Yannick Estève / ONTRAC-Kaldi

Blame view

egs/wsj/s5/steps/decode_nolats.sh 5.83 KB
  #!/bin/bash
  
  # Copyright 2012-2014  Johns Hopkins University (Author: Daniel Povey)
  #                      Vimal Manohar
  # Apache 2.0
  
  ##Changes
  # Vimal Manohar (Jan 2014):
  # Added options to boost silence probabilities in the model before
  # decoding.
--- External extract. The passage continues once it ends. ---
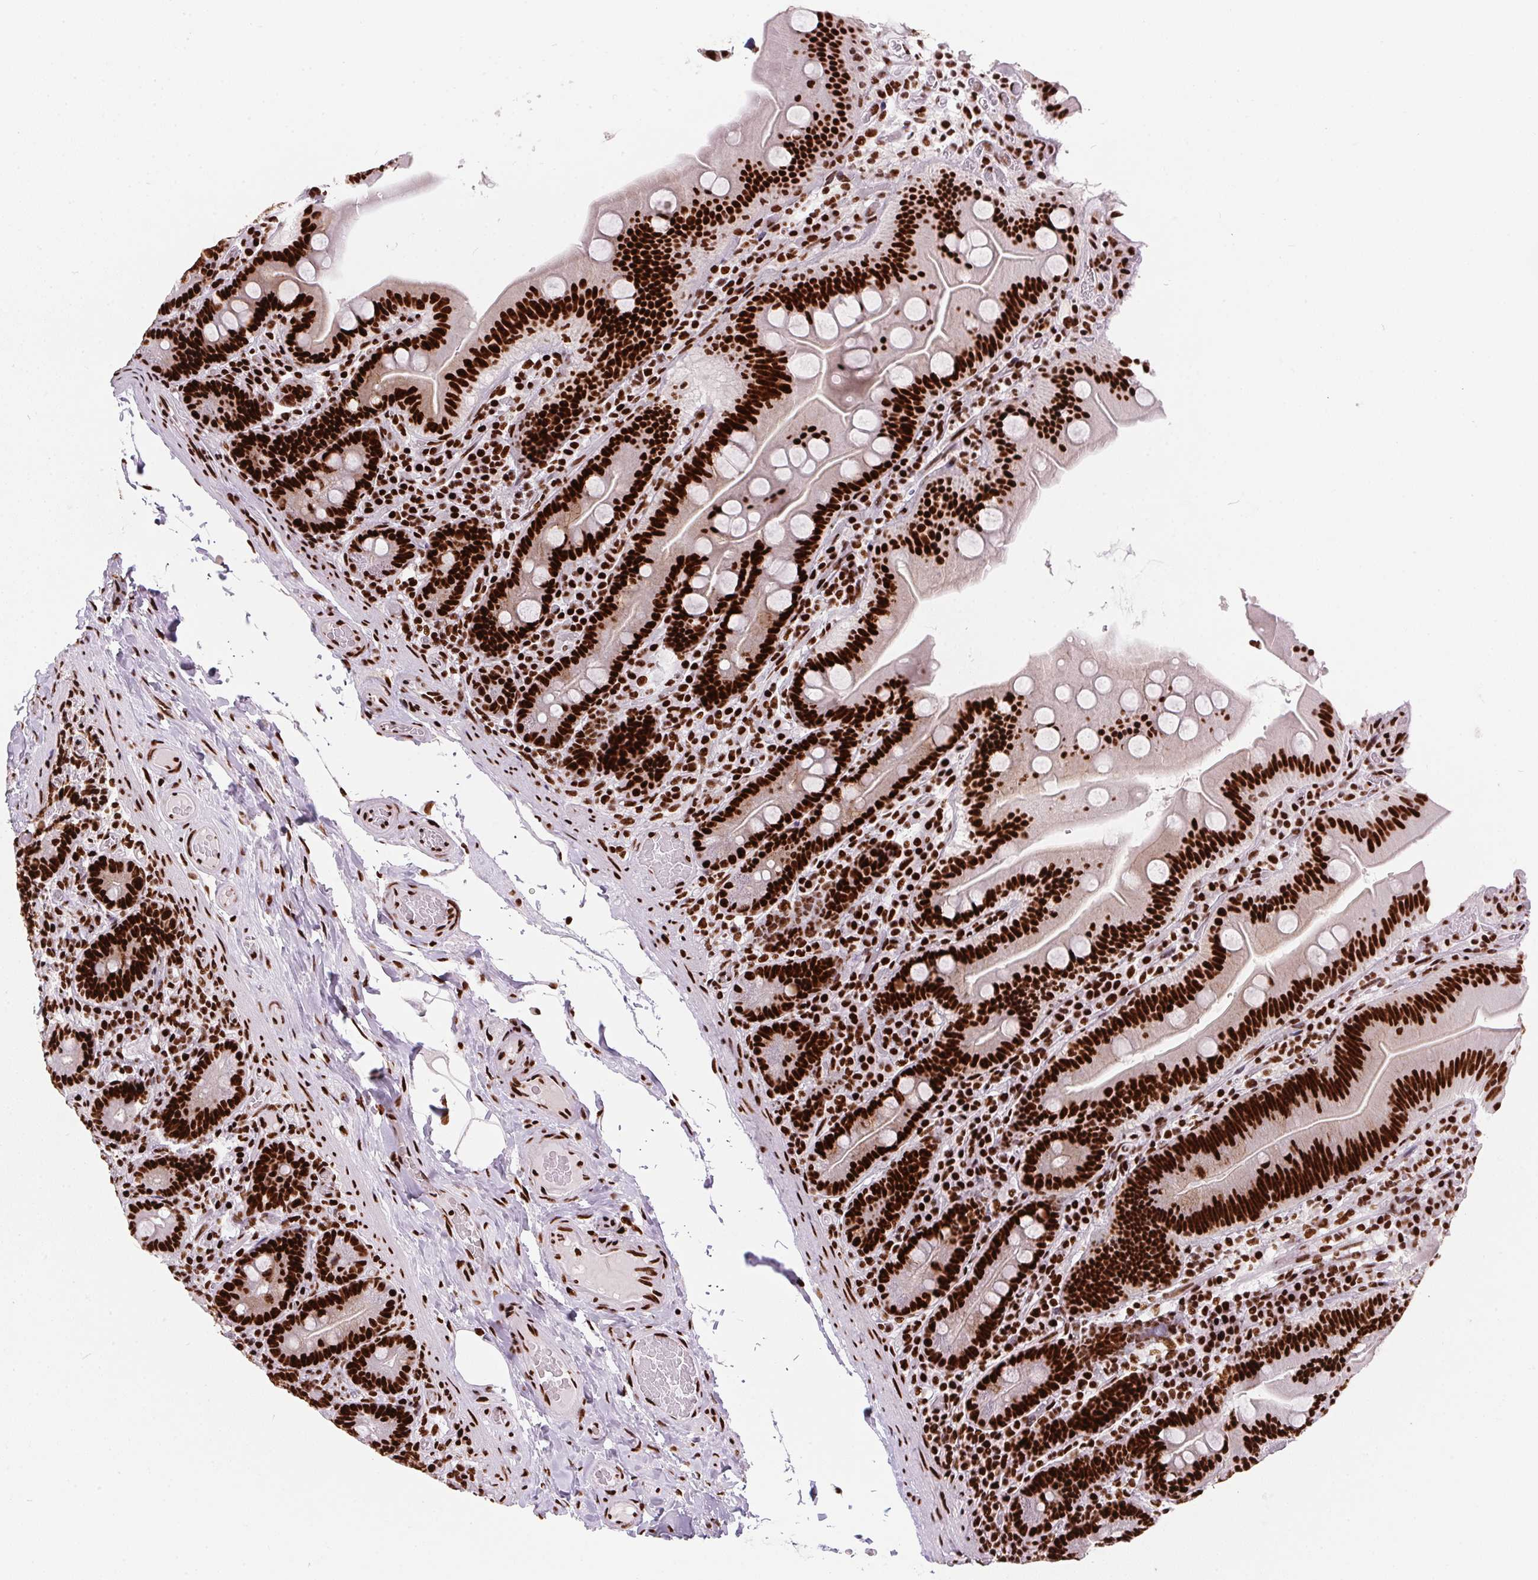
{"staining": {"intensity": "strong", "quantity": ">75%", "location": "nuclear"}, "tissue": "small intestine", "cell_type": "Glandular cells", "image_type": "normal", "snomed": [{"axis": "morphology", "description": "Normal tissue, NOS"}, {"axis": "topography", "description": "Small intestine"}], "caption": "Immunohistochemistry (DAB) staining of unremarkable human small intestine shows strong nuclear protein expression in approximately >75% of glandular cells.", "gene": "PAGE3", "patient": {"sex": "male", "age": 37}}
This can help in favoring the silence phones when 
  # some silence regions are wrongly decoded as speech phones like glottal stops
  
  # Begin configuration section.  
  transform_dir=
  iter=
  model= # You can specify the model to use (e.g. if you want to use the .alimdl)
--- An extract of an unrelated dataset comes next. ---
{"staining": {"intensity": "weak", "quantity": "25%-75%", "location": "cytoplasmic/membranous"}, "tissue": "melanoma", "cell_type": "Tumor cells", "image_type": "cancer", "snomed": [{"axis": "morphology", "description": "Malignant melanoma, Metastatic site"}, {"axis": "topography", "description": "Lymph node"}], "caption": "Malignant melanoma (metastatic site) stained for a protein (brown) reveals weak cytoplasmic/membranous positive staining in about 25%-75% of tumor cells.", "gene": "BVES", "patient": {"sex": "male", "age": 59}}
  boost_silence=1.0         # Boost silence pdfs in the model by this factor before decoding
  silence_phones_list=      # List of silence phones that would be boosted before decoding
  stage=0
  nj=4
  cmd=run.pl
  max_active=7000
  beam=13.0
  lattice_beam=6.0
  acwt=0.083333 # note: only really affects pruning (scoring is on lattices).
  write_alignments=false  # The output directory is treated like an alignment directory
  write_words=true
  # End configuration section.
  
  echo "$0 $@"  # Print the command line for logging
  
  [ -f ./path.sh ] && . ./path.sh; # source the path.
  . parse_options.sh || exit 1;
  
  [ -z $silence_phones_list ] && boost_silence=1.0
  
  if [ $# != 3 ]; then
     echo "Usage: $0 [options] <graph-dir> <data-dir> <decode-dir>"
     echo "... where <decode-dir> is assumed to be a sub-directory of the directory"
     echo " where the model is.  This version produces just linear output, no lattices"
     echo ""
     echo "e.g.: steps/decode.sh exp/mono/graph_tgpr data/test_dev93 exp/mono/decode_dev93_tgpr"
     echo ""
     echo "This script works on CMN + (delta+delta-delta | LDA+MLLT) features; it works out"
     echo "what type of features you used (assuming it's one of these two)"
     echo ""
     echo "main options (for others, see top of script file)"
     echo "  --config <config-file>                           # config containing options"
     echo "  --nj <nj>                                        # number of parallel jobs"
     echo "  --iter <iter>                                    # Iteration of model to test."
     echo "  --model <model>                                  # which model to use (e.g. to"
     echo "                                                   # specify the final.alimdl)"
     echo "  --write-alignments <true|false>                  # if true, output ali.*.gz"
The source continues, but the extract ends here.